Early marriages continue to impact negatively on education of girls despite efforts by government and different stakeholders to try to stump it out.

At a meeting organized for traditional leaders on Monday by Rumphi District Council in conjunction with Youth Net and Counselling (YONECO), early marriages was an issue the local leaders felt was refusing to die.

The meeting was held at Phoka Primary School in the area of Sub Traditional Authority Kachulu. It aimed at finding ways that could effectively tackle increasing incidences of early marriages among girls in the district.

Adolescent girl leaders advocating for the end of child marriage in Malawi. Photograph: GENET Malawi
Adolescent girl leaders advocating for the end of child marriage in Malawi. Photograph: GENET Malawi

Primary Education Advisor (PEA) responsible for Phoka Zone, Sylvester Nyirenda, told Malawi News Agency (Mana) in an interview that early marriages had reached serious levels in his zone.

“The problem is very serious here. Every year we have been registering increasing dropout rate, especially in senior classes.

“We may enrol 60 learners in standards one to five with more girls than boys, but the figure steadily decreases in the senior classes. For example, we would end up with 21 learners with only three girls writing final primary school examinations,” Nyirenda explained.

“Most of these learners are lost to marriages which are mostly polygamous where a man may marry up to six wives,” he added.

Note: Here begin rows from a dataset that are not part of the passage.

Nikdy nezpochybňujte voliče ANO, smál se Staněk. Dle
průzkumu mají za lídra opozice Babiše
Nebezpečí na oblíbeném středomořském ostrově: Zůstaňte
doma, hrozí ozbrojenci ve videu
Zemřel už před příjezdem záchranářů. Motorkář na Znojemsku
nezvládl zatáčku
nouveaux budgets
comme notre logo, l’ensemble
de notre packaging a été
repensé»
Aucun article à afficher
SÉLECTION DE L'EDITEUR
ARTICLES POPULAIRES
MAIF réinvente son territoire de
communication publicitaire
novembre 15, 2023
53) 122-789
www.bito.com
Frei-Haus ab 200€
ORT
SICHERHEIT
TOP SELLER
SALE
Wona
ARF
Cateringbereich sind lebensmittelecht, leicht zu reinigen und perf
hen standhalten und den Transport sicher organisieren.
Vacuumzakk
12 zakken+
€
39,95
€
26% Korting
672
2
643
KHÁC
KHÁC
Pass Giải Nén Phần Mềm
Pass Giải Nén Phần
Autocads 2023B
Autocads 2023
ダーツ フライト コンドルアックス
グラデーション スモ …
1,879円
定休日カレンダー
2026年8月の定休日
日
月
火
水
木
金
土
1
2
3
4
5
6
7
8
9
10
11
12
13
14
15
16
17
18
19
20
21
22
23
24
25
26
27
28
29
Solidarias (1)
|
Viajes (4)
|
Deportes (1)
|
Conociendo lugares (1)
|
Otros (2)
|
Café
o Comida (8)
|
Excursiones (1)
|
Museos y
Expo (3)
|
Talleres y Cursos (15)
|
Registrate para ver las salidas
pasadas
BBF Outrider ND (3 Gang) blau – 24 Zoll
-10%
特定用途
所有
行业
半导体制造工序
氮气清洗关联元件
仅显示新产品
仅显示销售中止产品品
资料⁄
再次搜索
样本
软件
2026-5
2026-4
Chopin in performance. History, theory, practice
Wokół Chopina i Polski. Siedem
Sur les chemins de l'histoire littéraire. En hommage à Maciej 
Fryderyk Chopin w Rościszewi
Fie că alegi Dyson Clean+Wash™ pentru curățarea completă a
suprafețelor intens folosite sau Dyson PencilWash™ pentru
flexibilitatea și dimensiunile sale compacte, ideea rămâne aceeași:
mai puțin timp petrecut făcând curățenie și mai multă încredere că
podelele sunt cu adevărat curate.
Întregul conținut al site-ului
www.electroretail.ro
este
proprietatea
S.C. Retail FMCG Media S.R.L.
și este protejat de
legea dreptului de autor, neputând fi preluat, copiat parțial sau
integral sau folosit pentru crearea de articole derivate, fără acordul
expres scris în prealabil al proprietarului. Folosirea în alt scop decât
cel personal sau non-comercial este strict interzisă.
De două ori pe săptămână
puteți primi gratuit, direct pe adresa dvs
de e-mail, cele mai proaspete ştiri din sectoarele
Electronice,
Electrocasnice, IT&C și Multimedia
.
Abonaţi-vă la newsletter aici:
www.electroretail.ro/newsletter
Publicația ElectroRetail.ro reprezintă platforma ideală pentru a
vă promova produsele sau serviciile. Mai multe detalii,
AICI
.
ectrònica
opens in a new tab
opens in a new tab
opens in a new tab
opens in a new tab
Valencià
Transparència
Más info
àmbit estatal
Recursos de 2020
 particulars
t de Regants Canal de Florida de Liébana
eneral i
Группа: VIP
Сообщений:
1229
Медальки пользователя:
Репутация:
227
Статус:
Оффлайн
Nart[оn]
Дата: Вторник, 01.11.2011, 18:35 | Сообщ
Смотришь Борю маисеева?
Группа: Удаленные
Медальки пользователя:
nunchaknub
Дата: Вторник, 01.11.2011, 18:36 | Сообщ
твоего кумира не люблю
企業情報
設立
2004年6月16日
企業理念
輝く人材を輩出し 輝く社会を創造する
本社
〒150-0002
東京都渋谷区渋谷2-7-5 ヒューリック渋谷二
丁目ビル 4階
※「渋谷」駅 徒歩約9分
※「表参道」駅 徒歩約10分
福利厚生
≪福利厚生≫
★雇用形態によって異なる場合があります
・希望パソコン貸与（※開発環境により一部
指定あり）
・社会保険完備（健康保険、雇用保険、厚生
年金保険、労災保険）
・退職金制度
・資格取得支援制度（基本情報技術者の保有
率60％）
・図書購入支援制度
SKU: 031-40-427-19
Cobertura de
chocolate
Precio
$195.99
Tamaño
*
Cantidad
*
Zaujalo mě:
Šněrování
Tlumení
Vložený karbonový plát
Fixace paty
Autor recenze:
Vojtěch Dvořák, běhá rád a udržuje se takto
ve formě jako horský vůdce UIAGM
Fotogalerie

The education advisor said due to increased dropout from school, his zone has suffered a lot in the area of Open Distance Learning (ODL) teacher training programme.

He cited this year (2014) where out of the 20 candidates who have applied for the programme, only three are female candidates.

Earlier, Child Protection Officer in the District Social Welfare Office, Lizzie Mhango, also confirmed that the girls’ school dropout to early marriages had reached serious levels.

She said in the month of June [2014] alone, her office had handled 19 cases of early marriages in which girls at an average age of 14 were withdrawn from marriage.

According to the child protection officer, the worsening problem is fuelled by the parents’ failure to fulfil their responsibilities, increased household poverty and peer pressure among others.

“Parents marry off their daughters because they cannot bear the burden of raising them. As such, when someone has impregnated their child or asked for a hand in marriage, they take it as a convenient option to rid themselves of the responsibility,” said Mhango.

She said the parents would prefer to get dowry than taking parental responsibility of raising their children to the age when they are mature enough.

Commenting on the matter, Sub Traditional Authority Kachulu, said besides poverty, students travel long distances to access secondary school education.

The sub-chief also proposed that by-laws be formulated to oblige parents to send their children to school and ban marriages of the under aged.

During the meeting, it was also observed that parents in the area still consider it a taboo to sensitize their children on matters of reproductive health, as such, they assign this responsibility to aunts or grandparents.

But YONECHO District Manager, Eunice Banda, appealed to parents to be open to their children to prevent them from getting wrong information from other people.